Apostates have their own association of those oriented and aligned against the Church. They take comfort with like-minded fellows who can leave the Church, but can't seem to leave it alone. They look for reasons to project the same ill will and dishonesty with which they self-justify their sin, and look to their condemning body as an oppressor rather than as the anchor protecting them from a raging sea of worldly forces driving them away from the plan of happiness. They feel inwardly miserable, no matter how much they try to hide it, and like the master they (hopefully temporarily!) list to obey, are seeking that others may be miserable like unto themselves. It oozes out of them despite themselves, and the distortions they resort to as a means of counter-attack to make themselves feel justified in their dissociation from the Church is evidence of their inner rage, as well as of its unfoundedness. The problem is that, ultimately, their logic is circular. The hypothesis of ill-will seems to confirm itself at every turn, because when all you've got is a "The Church is judgmental and oppressive" hammer, every new policy or reason for doubt looks like a "they're the ones that should be excommunicated" nail. The hypocrisy is instructive: by taking every opportunity to twist the truth to attempt to condemn followers of Christ as un-Christian, apostates demonstrate a truly proud, holier-than-thou condescension. The irony, however, is that the true love and happiness they are missing out on is found among those who demonstrate, through a willingness to forgive and forget, that fellowship with those called to be "saints" is only an act of repentance away--which is the same condition Christ's salvation is predicated upon for us all.

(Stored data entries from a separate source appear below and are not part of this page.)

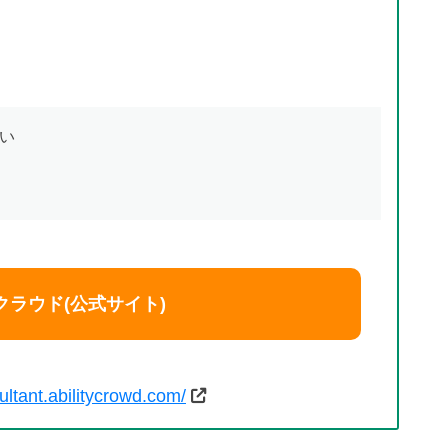
い
クラウド(公式サイト)
ultant.abilitycrowd.com/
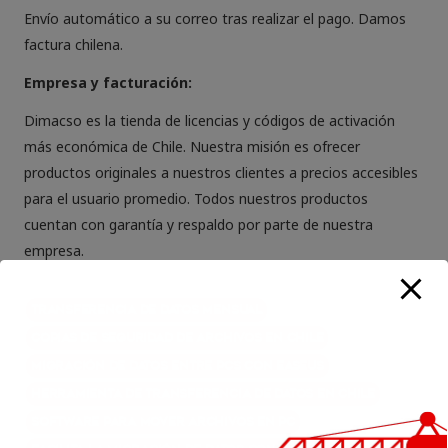
Envío automático a su correo tras realizar el pago. Damos
factura chilena.
Empresa y facturación:
Dimacso es la tienda de licencias y códigos de activación
más económica de Chile. Nuestra misión es ofrecer
productos originales a nuestros clientes a precios accesibles
para el usuario promedio. Todos nuestros productos
cuentan con garantía y respaldo por parte de nuestra
empresa.
Transferencia de datos mensual
Copias de seguridad de archivos en Chile
Migración de datos entre PCs con EaseUS
Herramienta de transferencia de datos en Chile
Software para mover archivos en PC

p.s. My wife just read this over, and I'm inclined to make a final remark based on her astuteness, on which I place great confidence. Here's the remark: I've written all this from a pretty odd perspective. I've been writing as if my audience is both inside and outside, as if they understand that I'm looking at institutional policy issues as such, and leaving aside the elephant-in-the-room doctrinal issue that this is not a mere social club, and not a mere committee of leaders making choices. This is the Church of Jesus Christ. I believe the Lord leads it. His laws are eternal, and our rewards can be just as eternal when we live up to them and become more like Him. His Church is not only designed by Him, but led by Him through revelation to prophets. In other words, although society may shift underneath, and draw concerns to the surface that weren't there before, the concerns are not pressures that the Church responds to, but rather the impetus for asking more specific questions of the Lord. When policy like this comes down, it literally comes down--from an infallible heavenly communication link. He's not responding to pressure, he's answering a prayer for guidance. If it's unclear in the previous paragraphs, let me make it so here: I know God guides His Church by speaking through a prophet. He has spoken in this instance.